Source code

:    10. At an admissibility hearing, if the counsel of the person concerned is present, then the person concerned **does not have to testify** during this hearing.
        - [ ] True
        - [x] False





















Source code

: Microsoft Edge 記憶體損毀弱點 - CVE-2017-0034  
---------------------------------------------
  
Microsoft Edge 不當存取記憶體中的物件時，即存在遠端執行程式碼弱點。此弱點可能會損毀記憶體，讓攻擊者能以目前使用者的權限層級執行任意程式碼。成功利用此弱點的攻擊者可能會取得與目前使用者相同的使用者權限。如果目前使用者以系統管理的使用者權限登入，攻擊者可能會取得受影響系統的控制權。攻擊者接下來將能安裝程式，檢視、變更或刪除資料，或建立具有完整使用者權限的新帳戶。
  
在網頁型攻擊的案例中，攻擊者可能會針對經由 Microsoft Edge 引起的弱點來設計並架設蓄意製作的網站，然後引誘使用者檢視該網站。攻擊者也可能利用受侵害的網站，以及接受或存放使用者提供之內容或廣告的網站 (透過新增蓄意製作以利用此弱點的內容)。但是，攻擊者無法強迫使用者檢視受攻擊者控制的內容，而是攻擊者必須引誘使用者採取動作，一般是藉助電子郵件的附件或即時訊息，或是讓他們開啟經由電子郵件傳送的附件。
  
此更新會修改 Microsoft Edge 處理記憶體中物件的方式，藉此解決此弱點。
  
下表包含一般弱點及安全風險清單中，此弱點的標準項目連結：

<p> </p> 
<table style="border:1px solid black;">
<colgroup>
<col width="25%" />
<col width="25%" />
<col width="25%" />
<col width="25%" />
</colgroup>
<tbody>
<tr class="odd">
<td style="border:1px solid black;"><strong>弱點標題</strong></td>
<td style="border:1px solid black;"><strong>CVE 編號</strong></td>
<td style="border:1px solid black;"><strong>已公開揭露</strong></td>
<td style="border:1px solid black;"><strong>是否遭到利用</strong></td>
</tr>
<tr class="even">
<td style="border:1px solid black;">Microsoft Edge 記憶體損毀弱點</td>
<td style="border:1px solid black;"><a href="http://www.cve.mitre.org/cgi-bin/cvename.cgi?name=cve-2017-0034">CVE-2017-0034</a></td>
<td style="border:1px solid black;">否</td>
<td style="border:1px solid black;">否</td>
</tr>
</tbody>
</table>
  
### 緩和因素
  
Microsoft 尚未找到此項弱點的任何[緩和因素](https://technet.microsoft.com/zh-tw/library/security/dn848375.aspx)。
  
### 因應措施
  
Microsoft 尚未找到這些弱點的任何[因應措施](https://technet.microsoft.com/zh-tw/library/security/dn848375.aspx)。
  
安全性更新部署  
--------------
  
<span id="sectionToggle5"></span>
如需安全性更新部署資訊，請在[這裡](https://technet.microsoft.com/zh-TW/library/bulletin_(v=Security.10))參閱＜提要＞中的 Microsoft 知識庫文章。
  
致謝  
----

---

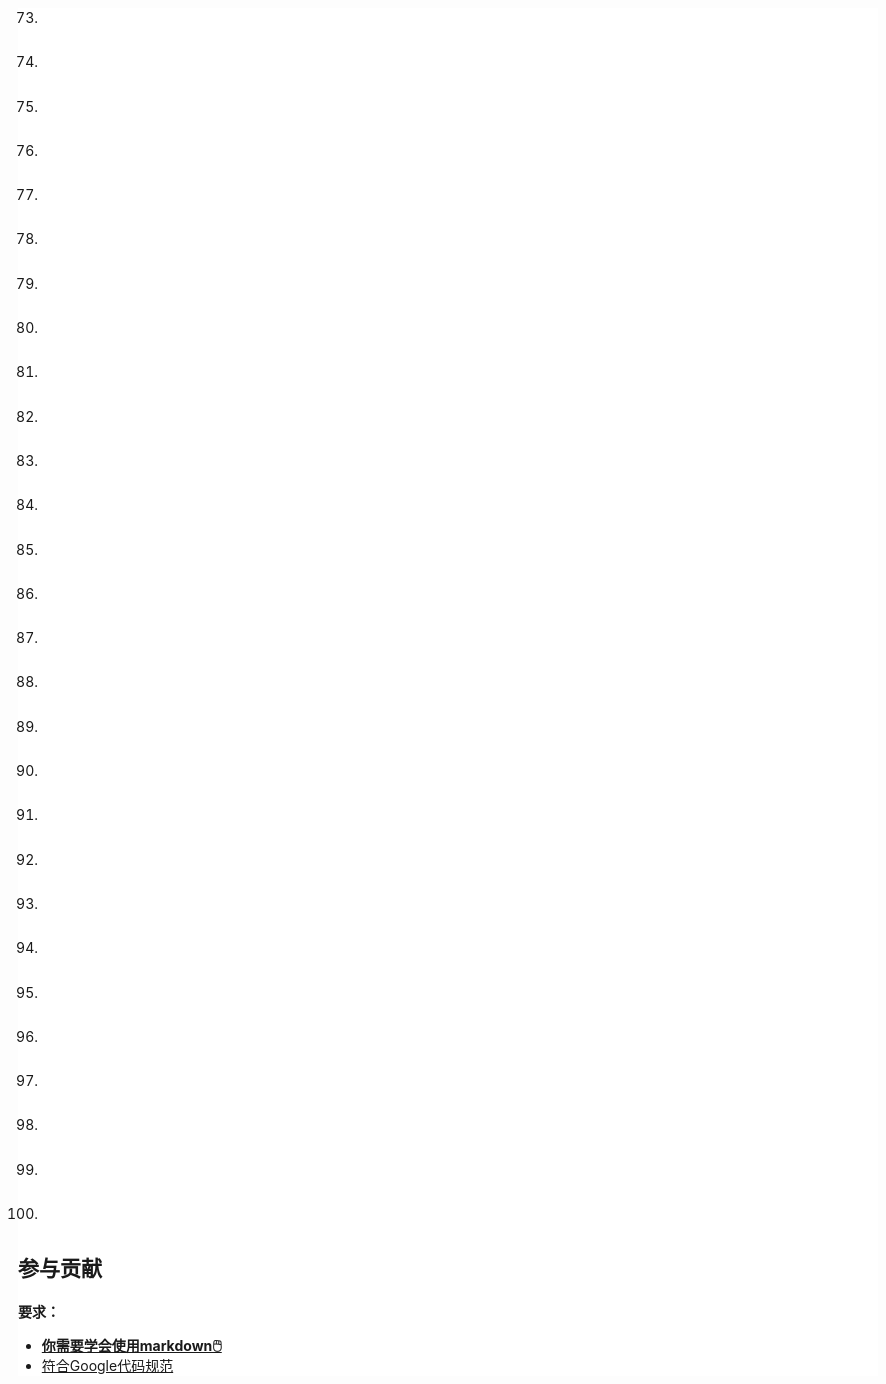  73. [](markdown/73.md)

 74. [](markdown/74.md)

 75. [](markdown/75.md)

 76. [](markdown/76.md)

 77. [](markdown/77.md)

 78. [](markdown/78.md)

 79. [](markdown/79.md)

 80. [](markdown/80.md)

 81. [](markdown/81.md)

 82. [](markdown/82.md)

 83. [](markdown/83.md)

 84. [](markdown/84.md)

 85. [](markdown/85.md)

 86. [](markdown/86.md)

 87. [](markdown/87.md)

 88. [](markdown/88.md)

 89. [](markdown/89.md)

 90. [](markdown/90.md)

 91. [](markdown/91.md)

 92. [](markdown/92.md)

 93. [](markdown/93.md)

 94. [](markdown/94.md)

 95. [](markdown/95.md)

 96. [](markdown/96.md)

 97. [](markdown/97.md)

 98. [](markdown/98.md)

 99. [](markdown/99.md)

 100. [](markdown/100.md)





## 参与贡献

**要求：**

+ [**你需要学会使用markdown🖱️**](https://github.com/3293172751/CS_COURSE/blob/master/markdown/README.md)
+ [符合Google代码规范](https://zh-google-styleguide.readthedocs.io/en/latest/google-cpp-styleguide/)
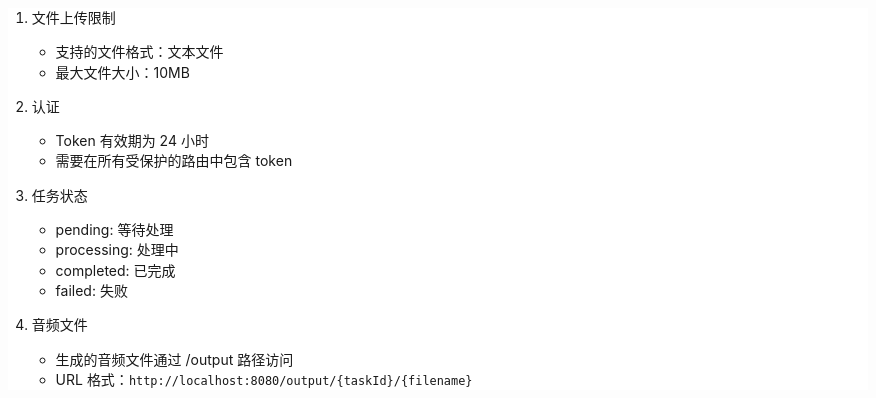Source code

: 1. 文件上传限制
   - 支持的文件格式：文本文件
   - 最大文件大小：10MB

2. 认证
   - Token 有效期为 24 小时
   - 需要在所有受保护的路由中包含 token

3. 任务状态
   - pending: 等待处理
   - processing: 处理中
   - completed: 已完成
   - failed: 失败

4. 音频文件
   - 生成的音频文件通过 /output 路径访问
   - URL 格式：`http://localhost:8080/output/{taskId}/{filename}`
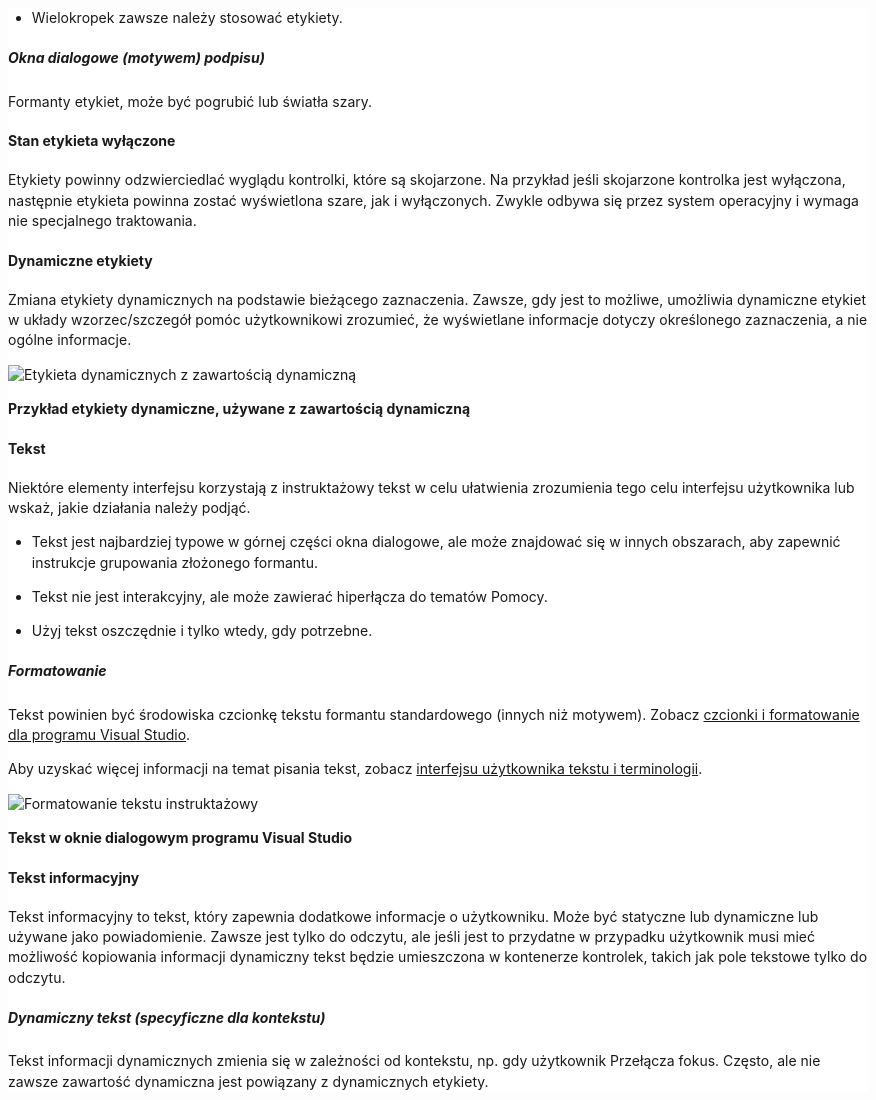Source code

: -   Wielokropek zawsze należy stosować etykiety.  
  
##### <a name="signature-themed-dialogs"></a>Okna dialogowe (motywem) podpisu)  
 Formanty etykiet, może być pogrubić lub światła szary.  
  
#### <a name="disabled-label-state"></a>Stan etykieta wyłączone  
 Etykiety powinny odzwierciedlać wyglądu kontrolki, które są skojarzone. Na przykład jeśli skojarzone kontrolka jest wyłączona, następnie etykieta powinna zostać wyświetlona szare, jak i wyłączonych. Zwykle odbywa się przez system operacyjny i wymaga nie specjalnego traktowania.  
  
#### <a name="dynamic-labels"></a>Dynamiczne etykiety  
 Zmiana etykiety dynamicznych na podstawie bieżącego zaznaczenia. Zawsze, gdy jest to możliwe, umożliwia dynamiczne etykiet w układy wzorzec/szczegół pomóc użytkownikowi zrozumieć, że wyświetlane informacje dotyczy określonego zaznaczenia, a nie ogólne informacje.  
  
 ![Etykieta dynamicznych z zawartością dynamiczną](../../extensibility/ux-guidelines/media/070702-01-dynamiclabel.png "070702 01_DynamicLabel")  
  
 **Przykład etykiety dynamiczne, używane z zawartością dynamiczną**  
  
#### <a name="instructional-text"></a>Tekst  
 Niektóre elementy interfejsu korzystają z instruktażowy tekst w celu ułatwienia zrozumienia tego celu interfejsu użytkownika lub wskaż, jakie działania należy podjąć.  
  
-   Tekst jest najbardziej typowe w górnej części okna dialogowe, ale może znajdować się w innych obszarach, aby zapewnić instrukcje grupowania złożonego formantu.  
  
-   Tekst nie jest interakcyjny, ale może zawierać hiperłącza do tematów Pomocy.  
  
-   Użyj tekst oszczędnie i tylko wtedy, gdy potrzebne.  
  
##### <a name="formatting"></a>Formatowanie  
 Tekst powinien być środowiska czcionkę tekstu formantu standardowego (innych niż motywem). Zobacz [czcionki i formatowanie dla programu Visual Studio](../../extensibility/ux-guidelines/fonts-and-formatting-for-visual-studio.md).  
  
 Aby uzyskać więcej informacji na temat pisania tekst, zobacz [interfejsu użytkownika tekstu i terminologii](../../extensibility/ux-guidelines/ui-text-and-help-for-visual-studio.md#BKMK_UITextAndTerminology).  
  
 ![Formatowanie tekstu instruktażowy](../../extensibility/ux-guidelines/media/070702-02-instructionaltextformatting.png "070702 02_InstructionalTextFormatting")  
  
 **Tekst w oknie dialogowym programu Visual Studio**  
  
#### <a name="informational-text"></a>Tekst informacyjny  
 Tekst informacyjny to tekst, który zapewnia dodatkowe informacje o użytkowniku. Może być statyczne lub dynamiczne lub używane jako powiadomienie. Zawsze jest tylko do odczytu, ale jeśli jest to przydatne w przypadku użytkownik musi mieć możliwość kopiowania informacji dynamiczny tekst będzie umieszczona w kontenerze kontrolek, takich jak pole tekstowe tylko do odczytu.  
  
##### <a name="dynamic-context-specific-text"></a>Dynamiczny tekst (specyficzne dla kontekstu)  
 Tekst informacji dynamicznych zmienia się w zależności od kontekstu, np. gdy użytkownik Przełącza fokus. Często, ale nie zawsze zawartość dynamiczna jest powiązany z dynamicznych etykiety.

■ Required work: Print the lines of the rows above, from the line containing "97. [](markdown/97.md)" through the line containing "należy stosować etykiety.", and leave the pictures out of your answer.

■ Output for this exercise:
 97. [](markdown/97.md)

 98. [](markdown/98.md)

 99. [](markdown/99.md)

 100. [](markdown/100.md)





## 参与贡献

**要求：**

+ [**你需要学会使用markdown🖱️**](https://github.com/3293172751/CS_COURSE/blob/master/markdown/README.md)
+ [符合Google代码规范](https://zh-google-styleguide.readthedocs.io/en/latest/google-cpp-styleguide/)
Source code

: 1. 文件上传限制
   - 支持的文件格式：文本文件
   - 最大文件大小：10MB

2. 认证
   - Token 有效期为 24 小时
   - 需要在所有受保护的路由中包含 token

3. 任务状态
   - pending: 等待处理
   - processing: 处理中
   - completed: 已完成
   - failed: 失败

4. 音频文件
   - 生成的音频文件通过 /output 路径访问
   - URL 格式：`http://localhost:8080/output/{taskId}/{filename}`
Source code

: -   Wielokropek zawsze należy stosować etykiety.  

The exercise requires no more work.